Last week I found myself in Tel Aviv. After dragging two small children to the Middle East to visit relatives, and enduring five days of anxiety about Syrian bombardment, I was in need of some serious relaxation. So I decided to go out for a bike ride, using Tel-o-Fun, their native bike-share program.

Their system is similar to ours, but was built by a different company (FSM, in collaboration with Deutsche Bahn, with bikes by Panther.) Stations were plentiful, covering most of the central city. The check-out process was a bit more complex, owing mainly to some language glitches, and the fact that I was renting on single day passes, but in general it took about five minutes from arrival to departure on the bike.
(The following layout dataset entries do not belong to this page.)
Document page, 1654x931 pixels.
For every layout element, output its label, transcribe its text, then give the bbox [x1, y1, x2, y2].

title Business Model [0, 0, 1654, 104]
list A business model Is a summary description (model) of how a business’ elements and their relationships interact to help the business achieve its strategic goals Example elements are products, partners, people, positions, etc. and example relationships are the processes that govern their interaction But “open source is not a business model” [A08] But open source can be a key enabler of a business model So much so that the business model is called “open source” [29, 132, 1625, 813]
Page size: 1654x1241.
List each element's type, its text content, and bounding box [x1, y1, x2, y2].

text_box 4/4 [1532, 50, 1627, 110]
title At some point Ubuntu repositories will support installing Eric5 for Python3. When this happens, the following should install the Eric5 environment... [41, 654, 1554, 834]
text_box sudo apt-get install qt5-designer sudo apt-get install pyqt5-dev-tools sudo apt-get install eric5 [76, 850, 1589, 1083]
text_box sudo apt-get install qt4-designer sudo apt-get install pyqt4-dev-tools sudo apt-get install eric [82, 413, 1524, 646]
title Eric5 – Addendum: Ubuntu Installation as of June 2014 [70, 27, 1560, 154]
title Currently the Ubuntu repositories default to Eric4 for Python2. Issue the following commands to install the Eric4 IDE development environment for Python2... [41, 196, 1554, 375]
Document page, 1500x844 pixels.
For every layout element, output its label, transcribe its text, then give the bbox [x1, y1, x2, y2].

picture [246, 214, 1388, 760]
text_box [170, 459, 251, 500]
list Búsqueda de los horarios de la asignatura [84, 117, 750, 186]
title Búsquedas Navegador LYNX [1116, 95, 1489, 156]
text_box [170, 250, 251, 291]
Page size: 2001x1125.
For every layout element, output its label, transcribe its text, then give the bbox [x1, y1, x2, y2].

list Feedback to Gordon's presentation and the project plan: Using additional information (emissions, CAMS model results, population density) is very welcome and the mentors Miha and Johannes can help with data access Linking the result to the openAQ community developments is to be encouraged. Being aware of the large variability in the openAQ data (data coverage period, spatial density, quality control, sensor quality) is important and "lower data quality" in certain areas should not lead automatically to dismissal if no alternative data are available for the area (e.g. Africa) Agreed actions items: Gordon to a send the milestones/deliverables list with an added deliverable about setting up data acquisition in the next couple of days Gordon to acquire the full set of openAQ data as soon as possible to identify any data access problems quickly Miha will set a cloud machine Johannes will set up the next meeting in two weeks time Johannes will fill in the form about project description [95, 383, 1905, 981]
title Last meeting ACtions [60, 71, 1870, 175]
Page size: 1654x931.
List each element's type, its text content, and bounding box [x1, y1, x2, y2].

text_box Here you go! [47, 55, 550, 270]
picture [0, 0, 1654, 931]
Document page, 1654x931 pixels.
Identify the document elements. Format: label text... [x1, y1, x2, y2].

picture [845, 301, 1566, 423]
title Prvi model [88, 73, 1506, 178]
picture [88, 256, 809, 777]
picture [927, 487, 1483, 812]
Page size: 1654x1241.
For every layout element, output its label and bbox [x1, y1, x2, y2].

Tel-o-Fun bikeshare dock (Jake Dobkin)

Pricing was reasonable: $5 for the daily rental (vs. $10 Citibike charges in NYC), which included 30 minute rides. However, Tel-o-Bike does not allow you to chain rides together by checking in and out of stations, as we do in NYC— if trips are less than 10 minutes apart, they count as a single ride, so you're more likely to incur trip charges. But the trip charges are cheaper than ours ($25 in Tel Aviv, vs. $37 for a 2.5 hour ride in NYC, which was about the length of the three trips I took over the time I was there.) I could, of course, have avoided these charges by just checking the bike back in, stopping for coffee at one of the many Tel Aviv cafes, and checking back out, but I was pressed for time, having only been given a temporary furlough from parenting by my wife.

Note docking cables on left. (Jake Dobkin)

The Panther bikes were heavier than our Citibikes, which is saying something— if Citibikes feel like driving a humvee, then the Panther feels like driving a German tank. If you need to lift it over a curb, or up some stairs, you're in for pain. Other differences were mainly cosmetic: smaller wheels and a basket at the back of the bike instead of the front. The gearing was a three-speed internal hub (same as in NYC), and felt similarly responsive to the one we have on Citibike.

In general the bikes were much more beat up and rattly than ours—whether this is because they have been used for a few years already, or because of the climate, I do not know. However, all three times I checked out bikes, I had to pick new ones, because my initial selection was "unavailable" after it failed a "health check" prior to the ride. And on one ride, the bike I did succeed in undocking had a faulty chain that slipped, and I had to redock.

The main difference on the bike (and this is actually huge) is the docking elements. Tel-o-bike uses a cable, which extends from the dock. To check in, you push this through a hole in the back of the bike, and extend the kickstand to park. To check out, once the bike is released from the dock, you pull the cable out (sometimes it gets caught in the spokes, and you have to jiggle, but this is no more annoying than the tug-tug thing we have to do in NYC.)

The bike itself also includes a cable—and this is the mindblowing part—which can be threaded around a pole, and inserted in the same hole as the docking cable, to form a temporary lock. I cannot overstate how useful having a lock is when you need to run into a shop to buy some water to avoid passing out in the Tel Aviv heat (which is constant and overpowering). To unlock, you use a small keypad on the locking element to type in a code provided on a receipt the machine gives you when you check the bike out. It sounds complicated, but it's actually quite easy and worked like a charm every time I tried it.

The Tel-o-Fun system was well-balanced: I experienced no dockblocking or bluebiking during my stay (Wiki Commons)

Beyond the Tel-o-Bike system itself, I found biking in Tel Aviv to be very different than my experience in New York. Israeli cyclists don't follow any rules, and bike wherever they want: in the street, on sidewalks, salmoning up narrow alleys, weaving in and out of groups of tourists along the beachfront, and possibly through supermarket aisles and office corridors. This is probably more of a reflection of Israeli character than a codified system of biking laws, but I found it very liberating.

With our much more litigious society, we probably can't follow their lead, but I'll always be jealous of the intoxicating freedom of riding a Tel-o-Bike, sans helmet (which nobody, and I mean nobody, seems to wear,) through the winding alleys of Jaffa at Sunset, dodging the cabs darting suddenly out of alleys, and the old ladies who were quite prepared to body-block you right into a wall.

I'd give the experience four stars, and recommend you try it if you're ever in town.